Missed this statement from ECAR 2013 last pass through it:
What Is the Current Context for E-Text/E-Textbook Use in Higher Education?
According to a recent ECAR/Intemet2 e-text evaluation project, the cost of textbooks was the most important value driver for e-textbooks, but cost-savings potential did not trump functionality when it came to student use of e-text for coursework.‘ “Students appreciated the greater portability of e-textbooks and the fact that their textbooks were more conveniently available. However, students’ frustrations using their devices to access e-textbooks outweighed their appreciation.The segregation of content in a textbook platform system from the learning management system as well as from students‘ primary devices was inconvenient and frustrating to many students.“
Two points here. First, what Lumen Learning has been finding — that e-texts have to be integrated with the LMS — is not just a faculty concern, but a student one. Students, I imagine, want everything to be in one place, and don’t want to log into a seperate publisher site for “textbook homework” and an LMS for other homework.
This is more interesting than it may seem at first. Consider this — the physical textbook is not integrated with the LMS at all. Yet when the textbook goes online, the expectations change. It becomes, in a word, courseware.

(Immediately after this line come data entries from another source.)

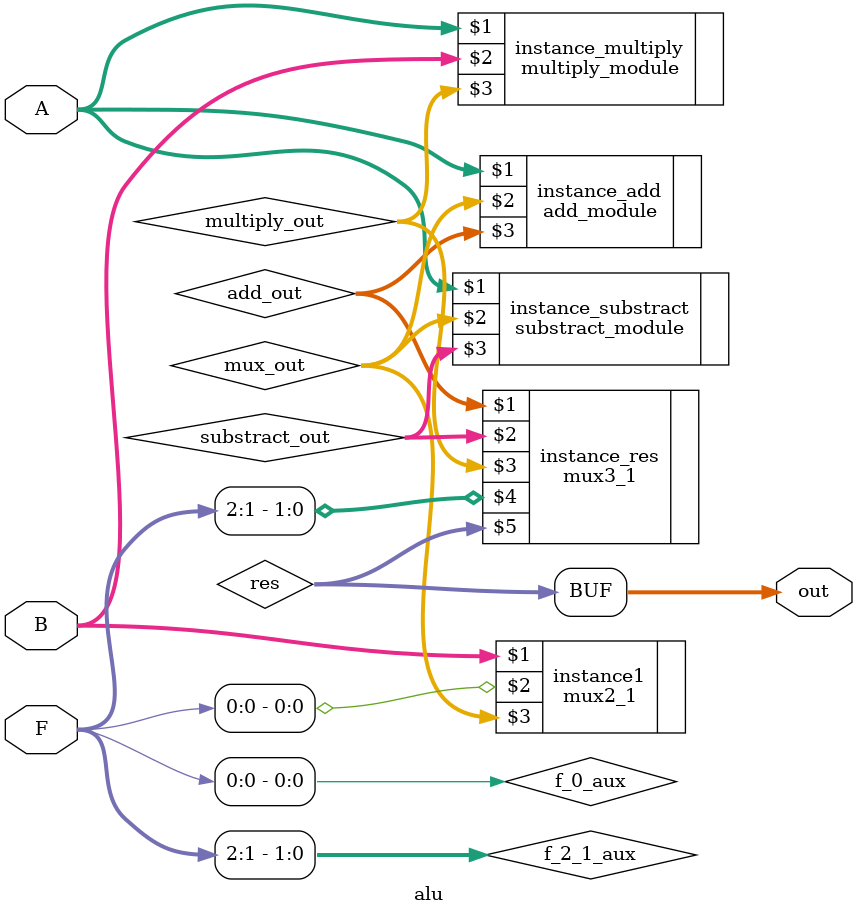
<source format=v>
`timescale 1ns / 1ps


module alu(A, B, F, out);

    input [31:0] A;
    input [31:0] B;
    input [2:0] F;
    
    output [31:0] out;
    
    reg f_0_aux;
    reg [1:0]f_2_1_aux;
    wire [31:0]add_out, substract_out, multiply_out, mux_out;
    wire [31:0]res;
    
    always @* begin
        f_0_aux = (F << 2) >> 2;
        f_2_1_aux = F>>1;
    end
    
    mux2_1 instance1(B, f_0_aux, mux_out);
    
    add_module instance_add(A, mux_out, add_out);
    substract_module instance_substract(A, mux_out, substract_out);
    multiply_module instance_multiply(A, B, multiply_out);
    
    mux3_1 instance_res(add_out, substract_out, multiply_out, f_2_1_aux, res);

    assign out = res;

endmodule

</source>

Integration becomes key.
Second, free as in freedom is also a very real concern for students, even if they don’t express it that way. Students who buy a book want to see it on any device they own without a whole bunch of DRM hassle. [So you can stop telling me students don’t care about openness now.]
Student perspective and preference shouldn’t trump impact here, and very often student navigation of multiple tools is an outcome of the course. You don’t go into ds106 and complain there’s too many tools, or into a wiki-based PBL experience and complain the wiki wasn’t in Blackboard (or if you do, I have very little sympathy). In these cases, learning the tools and techniques is half the point.
But most times things are split it’s not about that. It’s just that one company’s economic interest is aligned against another, and the students are forced to deal with it. Or, in the case of open textbooks, there’s just been no money put into better integration. Both situations force students to spend effort managing coursework that would be better spent learning.